Syrian pound drops to record low against US dollar

Syrian pound drops to record low against US dollar
The Syrian pound has hit its record low against the US dollar following incoming US sanctions against the regime and the state's seizure of a business tycoon's assets.
2 min read
05 June, 2020
Syria's national currency has been battered over the past nine years [Getty]

The Syrian pound reached a record low against the US dollar on Thursday, Reuters reported, following fresh US sanctions against the Syrian regime and the state's seizure of assets belonging to business tycoon and President Bashar al-Assad's cousin Rami Makhlouf.

According to Reuters, traders said it cost as much as 2,050 Syrian pounds to buy one dollar on the street on Thursday. After rapid declines this week, the pound closed at 1,900 on Wednesday. A week ago, it fluctuated around 1,500 pounds to the dollar.

Much like war-torn Syria, the country's national currency has been battered over the past nine years. At the start of 2011 - before protests erupted against Assad's rule - the Syrian pound stood steady at a rate of around 50 pounds to the US dollar.

It saw a steady decline before plummeting in mid-October, Reuters reported, as neighbouring Lebanon's financial crisis interrupted a main source of foreign currency inflows. 

According to Reuters, dealers noted a panic selling of pounds sparked over fears of the economic repercussions from new US sanctions that will be implemented this month.

The Caesar Syria Civilian Protection Law would penalise foreign companies working with Syrian firms associated with Assad's regime. The law is named after a Syrian military defector who testified before the US government on the regime's torture and execution of civilians.

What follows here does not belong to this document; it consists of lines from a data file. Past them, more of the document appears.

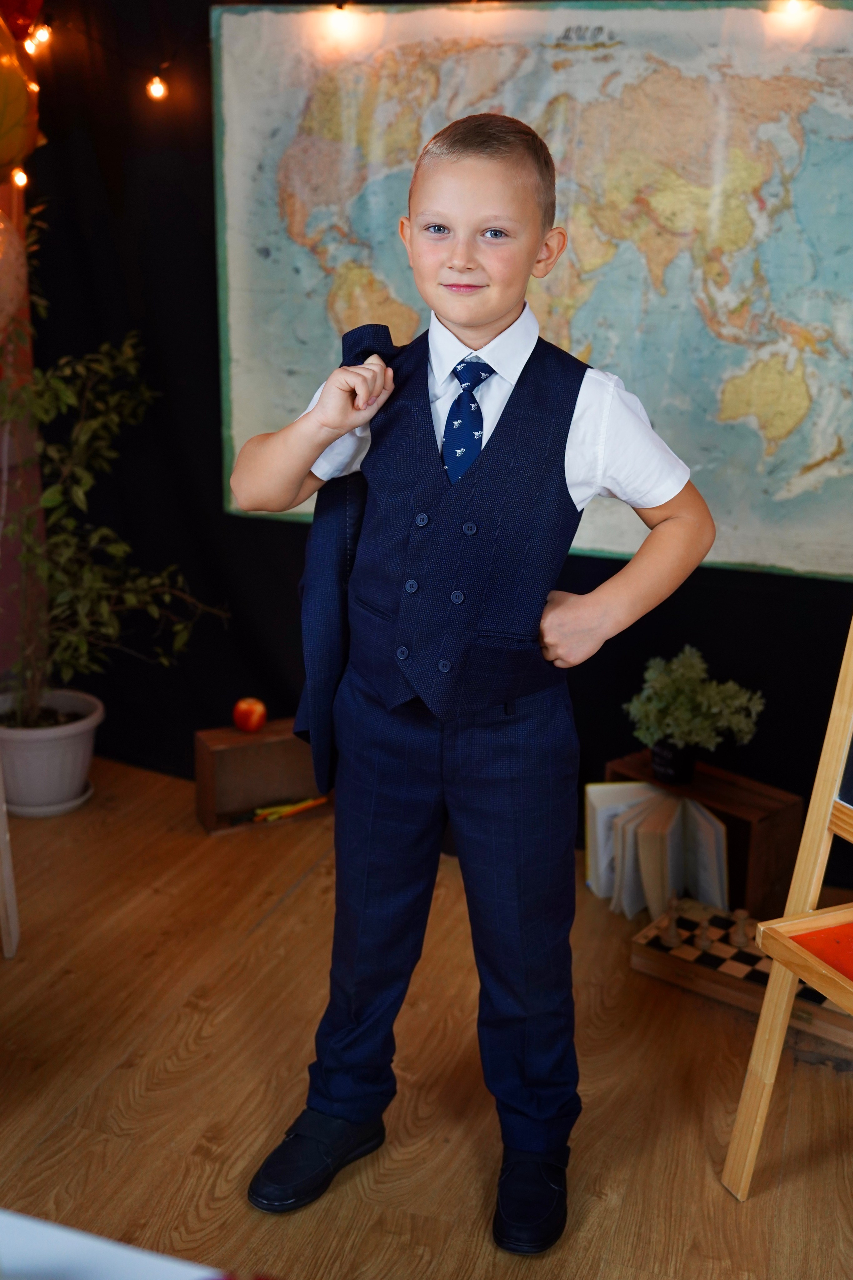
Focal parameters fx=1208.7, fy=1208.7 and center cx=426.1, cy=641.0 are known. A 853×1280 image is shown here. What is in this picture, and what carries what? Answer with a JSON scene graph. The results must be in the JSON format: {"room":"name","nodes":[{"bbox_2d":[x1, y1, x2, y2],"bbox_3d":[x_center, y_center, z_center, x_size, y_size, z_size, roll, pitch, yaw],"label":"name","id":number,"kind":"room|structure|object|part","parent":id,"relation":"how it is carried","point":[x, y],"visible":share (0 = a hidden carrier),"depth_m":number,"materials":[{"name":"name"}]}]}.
{"room":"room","nodes":[
{"label":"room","id":0,"kind":"room"},
{"bbox_2d":[0,171,44,704],"bbox_3d":[-1.704,-0.491,1.585,0.200,2.521,3.694,7,17,19],"label":"wall","id":1,"kind":"structure","parent":0,"point":[23,311],"depth_m":3.17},
{"bbox_2d":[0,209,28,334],"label":"balloon","id":2,"kind":"object","parent":1,"relation":"attached to","point":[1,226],"visible":0.99,"depth_m":2.71,"materials":[{"name":"rubber"}]},
{"bbox_2d":[0,11,41,182],"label":"string light","id":3,"kind":"object","parent":1,"relation":"attached to","point":[11,121],"visible":0.99,"depth_m":2.59,"materials":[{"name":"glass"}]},
{"bbox_2d":[10,166,28,187],"bbox_3d":[-0.963,-1.107,2.860,0.047,0.075,0.047,7,17,19],"label":"string light","id":4,"kind":"object","parent":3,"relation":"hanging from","point":[21,176],"visible":0.44,"depth_m":2.85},
{"bbox_2d":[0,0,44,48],"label":"red balloon","id":5,"kind":"object","parent":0,"point":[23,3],"visible":0.79,"depth_m":2.75,"materials":[{"name":"red"}]},
{"bbox_2d":[0,752,852,1279],"bbox_3d":[-0.265,1.127,0.856,4.283,0.102,5.163,7,17,19],"label":"floor","id":6,"kind":"structure","parent":0,"point":[312,880],"depth_m":2.03,"materials":[{"name":"brown wood"}]},
{"bbox_2d":[0,759,20,959],"bbox_3d":[-1.032,0.170,2.115,0.444,1.014,0.471,7,17,19],"label":"chair","id":7,"kind":"object","parent":6,"relation":"on","point":[3,827],"visible":0.99,"depth_m":2.39,"materials":[{"name":"wood"}]},
{"bbox_2d":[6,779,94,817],"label":"plant saucer","id":8,"kind":"object","parent":6,"relation":"on","point":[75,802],"visible":0.35,"depth_m":3.02,"materials":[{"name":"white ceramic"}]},
{"bbox_2d":[0,688,103,816],"bbox_3d":[-0.986,0.281,3.075,0.327,0.238,0.326,7,17,19],"label":"plant pot","id":9,"kind":"object","parent":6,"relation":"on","point":[73,760],"visible":0.86,"depth_m":2.98,"materials":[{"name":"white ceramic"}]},
{"bbox_2d":[0,213,227,742],"bbox_3d":[-0.816,-0.345,2.848,0.642,1.203,0.613,7,17,19],"label":"plant","id":10,"kind":"object","parent":9,"relation":"in","point":[65,600],"visible":0.95,"depth_m":2.86,"materials":[{"name":"green plant"}]},
{"bbox_2d":[0,1207,236,1279],"bbox_3d":[-0.417,0.833,0.455,1.202,0.651,1.026,7,17,19],"label":"white table","id":11,"kind":"object","parent":6,"relation":"on","point":[48,1231],"visible":0.99,"depth_m":0.80,"materials":[{"name":"white"}]},
{"bbox_2d":[193,716,333,836],"bbox_3d":[-0.386,0.327,3.014,0.342,0.214,0.166,-6,18,-24],"label":"wooden box","id":12,"kind":"object","parent":6,"relation":"on","point":[200,742],"visible":0.79,"depth_m":2.98,"materials":[{"name":"brown wood"}]},
{"bbox_2d":[231,696,267,732],"bbox_3d":[-0.434,0.180,2.971,0.084,0.085,0.085,-6,18,-23],"label":"apple","id":13,"kind":"object","parent":12,"relation":"on","point":[252,717],"visible":0.99,"depth_m":2.94,"materials":[{"name":"red food"}]},
{"bbox_2d":[250,794,328,821],"bbox_3d":[-0.345,0.414,3.028,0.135,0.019,0.149,7,17,19],"label":"pencil","id":14,"kind":"object","parent":12,"relation":"in","point":[264,812],"visible":0.91,"depth_m":3.02,"materials":[{"name":"yellow wood"}]},
{"bbox_2d":[231,113,716,1254],"bbox_3d":[0.061,0.077,1.673,0.532,1.441,0.470,7,17,19],"label":"boy","id":15,"kind":"object","parent":6,"relation":"on","point":[536,600],"visible":0.98,"depth_m":1.58},
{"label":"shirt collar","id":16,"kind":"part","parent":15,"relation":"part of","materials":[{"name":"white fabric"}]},
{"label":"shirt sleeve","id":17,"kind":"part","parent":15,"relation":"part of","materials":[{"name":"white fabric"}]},
{"bbox_2d":[583,780,732,919],"bbox_3d":[0.504,0.449,2.624,0.316,0.221,0.267,7,17,19],"label":"book","id":18,"kind":"object","parent":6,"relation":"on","point":[680,805],"visible":0.78,"depth_m":2.59,"materials":[{"name":"paper"}]},
{"bbox_2d":[607,750,807,917],"bbox_3d":[0.608,0.428,2.686,0.179,0.246,0.400,-14,22,-41],"label":"wooden crate","id":19,"kind":"object","parent":6,"relation":"on","point":[794,835],"visible":0.48,"depth_m":2.57,"materials":[{"name":"brown wood"}]},
{"bbox_2d":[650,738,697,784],"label":"plant pot","id":20,"kind":"object","parent":19,"relation":"on","point":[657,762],"visible":0.68,"depth_m":2.65,"materials":[{"name":"black"}]},
{"bbox_2d":[623,644,766,776],"bbox_3d":[0.570,0.155,2.620,0.292,0.280,0.304,-13,21,-40],"label":"potted plant","id":21,"kind":"object","parent":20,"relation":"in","point":[687,694],"visible":0.99,"depth_m":2.58,"materials":[{"name":"green plant"}]},
{"bbox_2d":[629,898,852,1051],"bbox_3d":[0.677,0.626,2.275,0.532,0.075,0.289,13,20,36],"label":"chessboard","id":22,"kind":"object","parent":6,"relation":"on","point":[657,927],"visible":0.62,"depth_m":2.26,"materials":[{"name":"brown wood"}]},
{"bbox_2d":[660,898,682,945],"bbox_3d":[0.465,0.525,2.283,0.031,0.075,0.033,7,17,19],"label":"piece","id":23,"kind":"object","parent":22,"relation":"on","point":[672,935],"visible":0.98,"depth_m":2.28,"materials":[{"name":"brown wood"}]},
{"bbox_2d":[694,918,713,951],"bbox_3d":[0.519,0.545,2.257,0.028,0.051,0.030,7,17,19],"label":"piece","id":24,"kind":"object","parent":22,"relation":"on","point":[704,935],"visible":0.98,"depth_m":2.25,"materials":[{"name":"brown wood"}]},
{"bbox_2d":[729,908,751,946],"bbox_3d":[0.583,0.530,2.251,0.031,0.063,0.032,7,17,19],"label":"piece","id":25,"kind":"object","parent":22,"relation":"on","point":[739,940],"visible":0.99,"depth_m":2.24,"materials":[{"name":"brown wood"}]},
{"bbox_2d":[721,614,852,1195],"bbox_3d":[0.784,0.230,1.550,0.523,1.243,0.549,-7,18,-24],"label":"easel","id":26,"kind":"object","parent":6,"relation":"on","point":[764,1015],"visible":1,"depth_m":1.72,"materials":[{"name":"brown wood"}]},
{"bbox_2d":[7,0,852,885],"bbox_3d":[0.537,-0.789,2.663,3.787,2.660,0.155,7,17,19],"label":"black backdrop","id":27,"kind":"structure","parent":0,"point":[210,276],"depth_m":3.02,"materials":[{"name":"black fabric"}]},
{"bbox_2d":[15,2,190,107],"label":"string light","id":28,"kind":"object","parent":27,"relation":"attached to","point":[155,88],"visible":0.98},
{"bbox_2d":[25,21,52,52],"bbox_3d":[-0.928,-1.464,2.895,0.059,0.084,0.059,7,17,19],"label":"light bulb","id":29,"kind":"object","parent":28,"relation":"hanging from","point":[41,33],"visible":0.87,"depth_m":2.87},
{"bbox_2d":[145,71,168,101],"bbox_3d":[-0.666,-1.383,2.994,0.052,0.087,0.055,7,17,19],"label":"light bulb","id":30,"kind":"object","parent":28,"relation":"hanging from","point":[155,88],"visible":0.96,"depth_m":2.97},
{"bbox_2d":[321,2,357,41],"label":"light bulb","id":31,"kind":"object","parent":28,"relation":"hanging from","point":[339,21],"visible":0.97,"depth_m":2.65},
{"bbox_2d":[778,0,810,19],"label":"light bulb","id":32,"kind":"object","parent":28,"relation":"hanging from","point":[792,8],"visible":0.81,"depth_m":2.40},
{"bbox_2d":[210,0,852,582],"bbox_3d":[0.293,-0.806,2.641,1.606,1.241,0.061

Read also: In-depth : Charting the dramatic collapse of Syria's national currency

The state's recent seizure of assets - such as hotels, banks and telecommunications company Syriatel - from the ultra-wealthy Makhlouf also contributed to anxieties over Syria's economic turmoil, Reuters reported.

Investors told Reuters business activity in Syria has been paralysed, with merchants and trading firms reluctant to sell or buy in a market with a daily decline that fluctuates between 5 and 10 percent.

Syria's financial woes also drove up inflation, with Syrians being unable to afford basics such as food and power.

The Syrian conflict is currently in its ninth year.